The Toronto Marlies are on a mission to ensure that they don’t fall behind in defensive depth at any point in the upcoming 2017/18 season, and this morning, they’ve continued to chip away at their goal. The club announced on Friday that they’ve agreed to terms with defenceman Michael Paliotta, signing him to a one-year AHL contract.
Paliotta is a former third-round draft pick of the Chicago Blackhawks, who selected him out of the USHL with the 70th overall selection in 2011. After that, he played a full four years with the University of Vermont, slowly progressing into a point-per-game player from the point and eventually became the school’s captain.

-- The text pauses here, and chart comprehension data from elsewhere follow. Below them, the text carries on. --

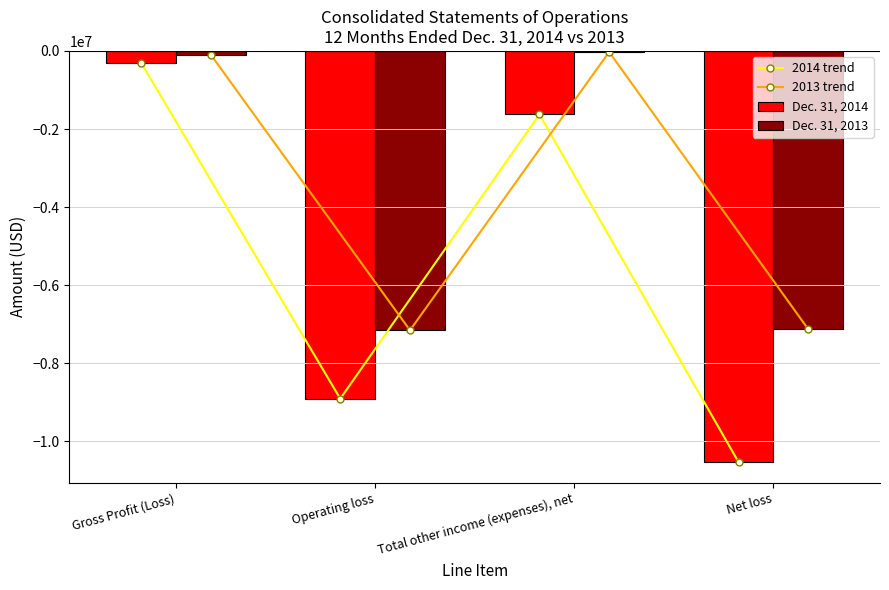

Are the bars horizontal?

No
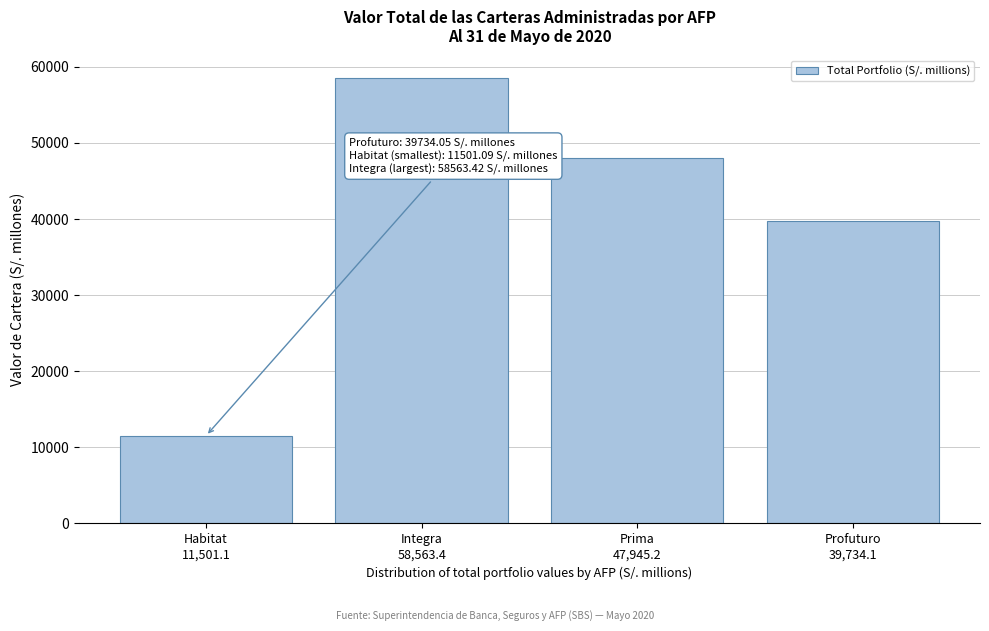

Reading left to right, transcribe all the data shown in this chart.

11501.1	58563.4	47945.2	39734.1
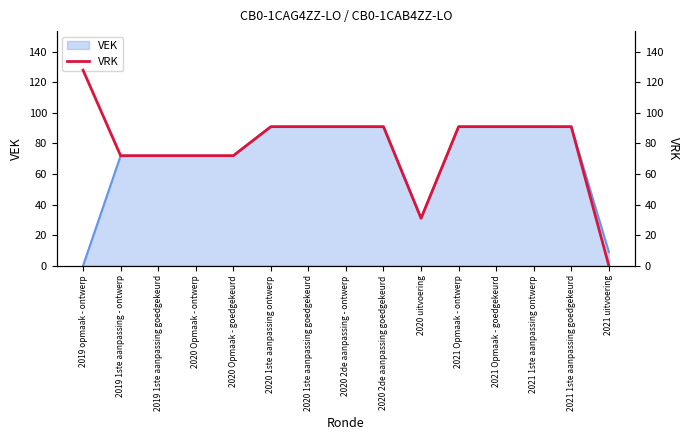

Where does the data first go above 91?

2019 opmaak - ontwerp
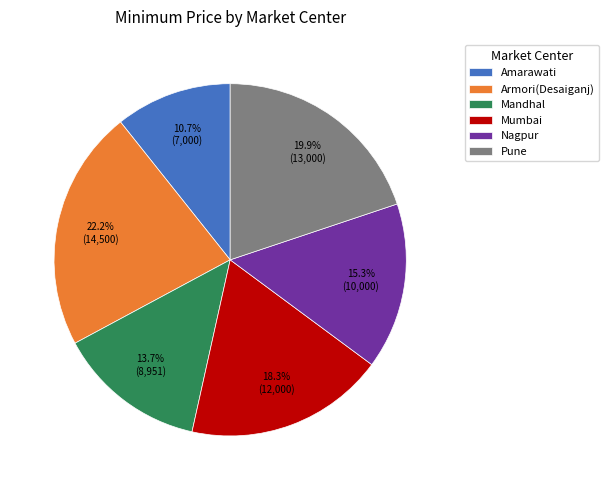

To the nearest percent, what is the combined percentage of Amarawati and Nagpur?

26%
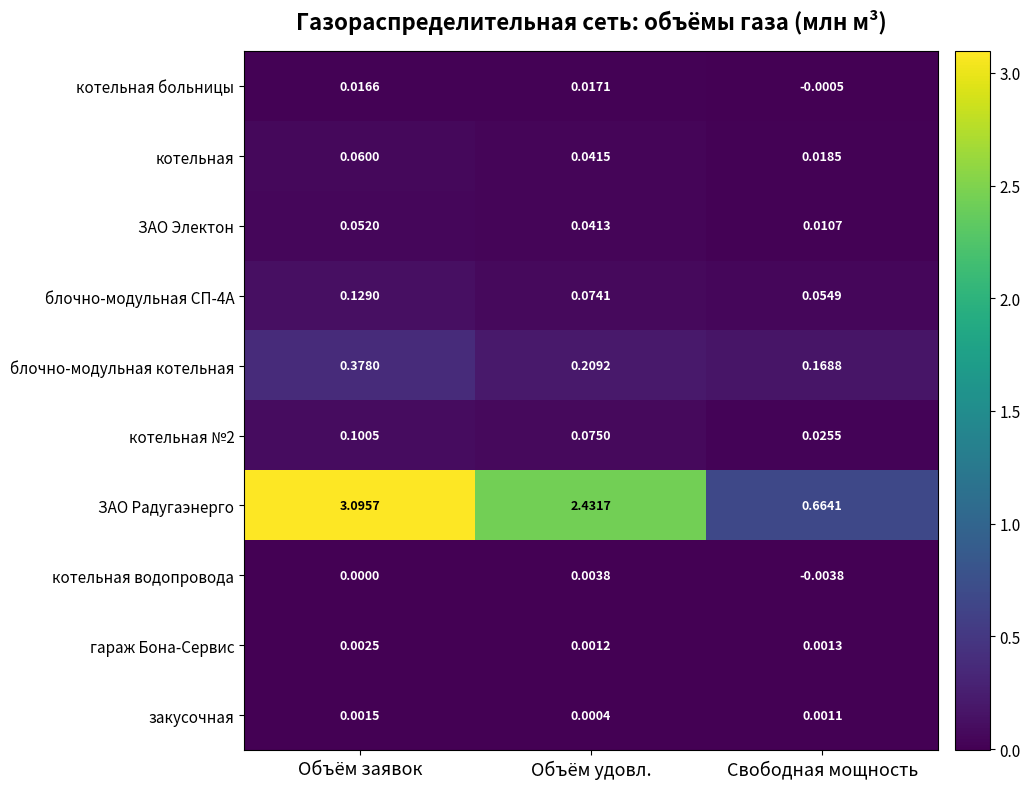

Which label corresponds to the largest value in the chart?

Объём заявок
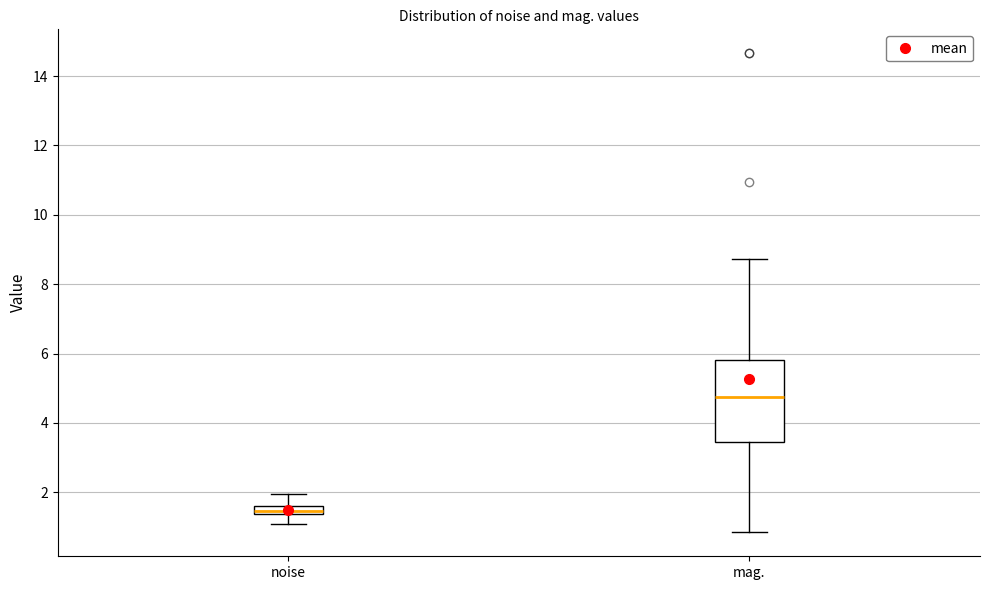

Where is the upper edge of the box for noise on the y-axis? The values are not printed on the chart, so give them approximately, as read against the axis.

1.6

At the conclusion of 2014/15, Paliotta played his first and only game with the Blackhawks, picking up an assist. Just a few months later, he was traded to the Blue Jackets as a piece in the trade that sent Brandon Saad on his two-year Columbus vacation. Once again, he played just a single NHL game with his new club, though he managed 23 points in 76 games on the Calder Cup championship winning Lake Erie Monsters.
Paliotta became a free agent last year and signed with the New York Rangers, who assigned him to the Hartford Wolfpack. They struggled as a team for much of the year and so did he as an individual, putting up just one goal and 13 assists in 52 games.
The 6’4, right-handed Paliotta was a player originally envisioned as a shutdown presence, but his mobility and offensive awareness have afforded him new life as a multi-tool player. What his role with the Marlies will be remains to be seen, but this does guarantee them at least three right handed shots on the point, to go with Vincent LoVerde and Justin Holl, two players who also took the college route to get to the pros; Holl even doing it as a Hawks pick.
All things considered, this isn’t a game-changing signing for the Marlies, but having depth on both sides of the point is key, especially when it involves players who don’t yet fall under the veteran designation. Adding Paliotta gives them flexibility wrapped in a player that’s at least decent at the AHL level, and it’s hard to say no to that on a no-consequence, one-year deal. Not to mention, he’s still 24 years old; there’s an outside chance that they can still find another gear out of him.